Bisnis.com, JAKARTA — Persatuan Pengusaha Penggilingan Padi dan Beras Indonesia (Perpadi) memperkirakan harga beras berpotensi terus melanjutkan tren kenaikan pada semester II/2025.
Ketua Umum Perpadi Sutarto Alimoeso mengatakan, potensi kenaikan harga beras tersebut disebabkan oleh minimnya pasokan gabah atau beras.
“Pada awal semester II ini, supply gabah/beras yang rendah akan cenderung menyebabkan kenaikan harga, bila pemerintah tidak melakukan intervensi,” kata Sutarto kepada Bisnis, Minggu (29/6/2025) malam.
Dia menjelaskan, kenaikan harga beras ini terjadi lantaran luas panen pada paruh kedua tidak setinggi paruh pertama.
“Semester II memang selalu luas panennya tidak setinggi semester I, sekalipun tahun ini iklim sangat baik, tidak ada iklim ekstrem,” terangnya.
Meski begitu, Sutarto tak memungkiri bahwa produksi padi tahun ini diprediksi lebih baik dibandingkan tahun lalu ketika fenomena El Nino melanda.
Baca Juga
Di sisi lain, terkait tren kenaikan harga beras, Sutarto menilai semestinya harga eceran tertinggi (HET) beras sudah saatnya mengalami penyesuaian, seiring dengan HPP gabah yang naik menjadi Rp6.500 per kilogram. Pasalnya, HET beras hingga saat ini masih berlaku sama seperti tahun lalu.
“Seyogianya HET beras disesuaikan,” ujarnya.
Guna menjaga harga beras, Perpadi melihat perlunya intervensi pemerintah melalui penyaluran bantuan pangan beras dan stabilisasi pasokan dan harga pangan (SPHP).
“Tetapi harus diikuti oleh berkurangnya pengadaan gabah dan beras dalam negeri sebagai mitigasinya,” jelasnya.

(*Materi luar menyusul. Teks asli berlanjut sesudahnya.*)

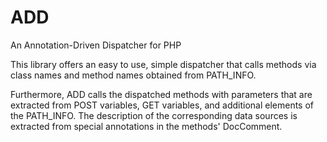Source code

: # ADD
An Annotation-Driven Dispatcher for PHP

This library offers an easy to use, simple dispatcher that calls methods via class names and method names obtained from PATH_INFO.

Furthermore, ADD calls the dispatched methods with parameters that are extracted from POST variables, GET variables, and additional elements of the PATH_INFO.
The description of the corresponding data sources is extracted from special annotations in the methods' DocComment.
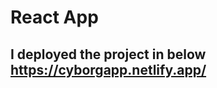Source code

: #  React App 
## I deployed the project in below <a href="https://cyborgapp.netlify.app/" > https://cyborgapp.netlify.app/ </a>

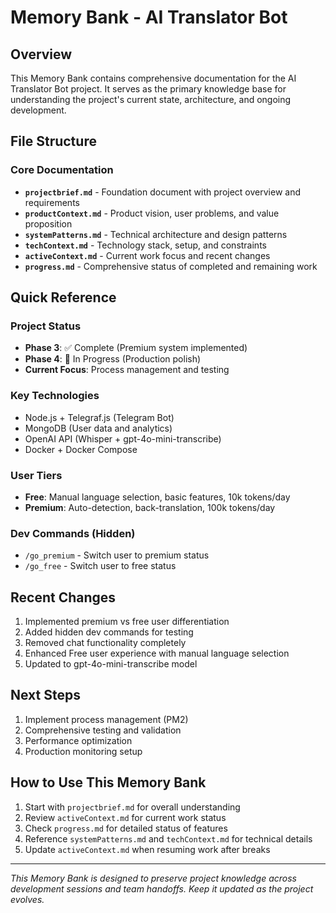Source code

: # Memory Bank - AI Translator Bot

## Overview
This Memory Bank contains comprehensive documentation for the AI Translator Bot project. It serves as the primary knowledge base for understanding the project's current state, architecture, and ongoing development.

## File Structure

### Core Documentation
- **`projectbrief.md`** - Foundation document with project overview and requirements
- **`productContext.md`** - Product vision, user problems, and value proposition  
- **`systemPatterns.md`** - Technical architecture and design patterns
- **`techContext.md`** - Technology stack, setup, and constraints
- **`activeContext.md`** - Current work focus and recent changes
- **`progress.md`** - Comprehensive status of completed and remaining work

## Quick Reference

### Project Status
- **Phase 3**: ✅ Complete (Premium system implemented)
- **Phase 4**: 🚧 In Progress (Production polish)
- **Current Focus**: Process management and testing

### Key Technologies
- Node.js + Telegraf.js (Telegram Bot)
- MongoDB (User data and analytics)
- OpenAI API (Whisper + gpt-4o-mini-transcribe)
- Docker + Docker Compose

### User Tiers
- **Free**: Manual language selection, basic features, 10k tokens/day
- **Premium**: Auto-detection, back-translation, 100k tokens/day

### Dev Commands (Hidden)
- `/go_premium` - Switch user to premium status
- `/go_free` - Switch user to free status

## Recent Changes
1. Implemented premium vs free user differentiation
2. Added hidden dev commands for testing
3. Removed chat functionality completely
4. Enhanced Free user experience with manual language selection
5. Updated to gpt-4o-mini-transcribe model

## Next Steps
1. Implement process management (PM2)
2. Comprehensive testing and validation
3. Performance optimization
4. Production monitoring setup

## How to Use This Memory Bank
1. Start with `projectbrief.md` for overall understanding
2. Review `activeContext.md` for current work status
3. Check `progress.md` for detailed status of features
4. Reference `systemPatterns.md` and `techContext.md` for technical details
5. Update `activeContext.md` when resuming work after breaks

---

*This Memory Bank is designed to preserve project knowledge across development sessions and team handoffs. Keep it updated as the project evolves.* 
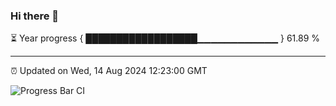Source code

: ### Hi there 👋

⏳ Year progress { ██████████████████▁▁▁▁▁▁▁▁▁▁▁▁ } 61.89 %

---

⏰ Updated on Wed, 14 Aug 2024 12:23:00 GMT

![Progress Bar CI](https://github.com/liununu/liununu/workflows/Progress%20Bar%20CI/badge.svg)
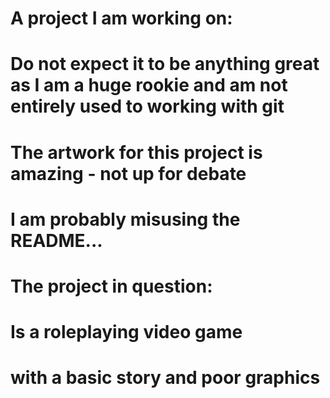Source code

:# A project I am working on:
 # Do not expect it to be anything great as I am a huge rookie and am not entirely used to working with git
 # The artwork for this project is amazing - not up for debate
 # I am probably misusing the README...
#
 #
# The project in question:
 # Is a roleplaying video game
 # with a basic story and poor graphics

Dihubungi terpisah, Pengamat Pertanian dari Asosiasi Ekonomi Politik Indonesia (AEPI) Khudori menyebut, penyaluran bantuan pangan beras dan beras SPHP akan dapat meringankan beban masyarakat kala daya beli tengah tertekan.
“Di tengah daya beli yang turun, penyaluran bantuan pangan beras dan beras SPHP adalah langkah yang ditunggu-tunggu. Karena penyaluran itu bisa meringankan beban masyarakat,” kata Khudori kepada Bisnis.
Di sisi lain, dia menilai keterlambatan penyaluran beras justru membuat harga beras terus merangkak naik. Dia menjelaskan bahwa kenaikan harga beras disebabkan berbagai faktor, yang salah satunya adalah surplus beras mayoritas diserap oleh Perum Bulog.
Penyebab lainnya, penghentian penyaluran/penjualan beras Bulog yang membuat pasokan beras ke pasar lebih kecil dari biasanya. Menurut Khudori, harga beras semestinya turun seiring dengan melimpahnya stok beras di gudang Bulog. Namun, ungkap dia, harga beras saat ini justru menjauhi HET.
“Semakin lama disimpan beras itu susut volume, bisa turun mutu, bahkan rusak, selain membebani biaya pengelolaan,” terangnya.
Merujuk Panel Harga Badan Pangan Nasional (Bapanas), Senin (30/6/2025) pukul 06.50 WIB, harga rata-rata beras premium dan beras medium di tingkat konsumen masih melampaui HET yang telah ditetapkan.
Secara terperinci, harga rata-rata beras premium dibanderol Rp15.284 per kilogram di tingkat konsumen secara nasional. Harganya naik 2,58% dari HET beras premium secara nasional yang semestinya di level Rp14.900 per kilogram.
Senada, harga rata-rata beras medium dibanderol di level Rp13.305 per kilogram secara nasional di tingkat konsumen. Harganya naik 6,44% dari HET beras medium nasional di level Rp12.500 per kilogram.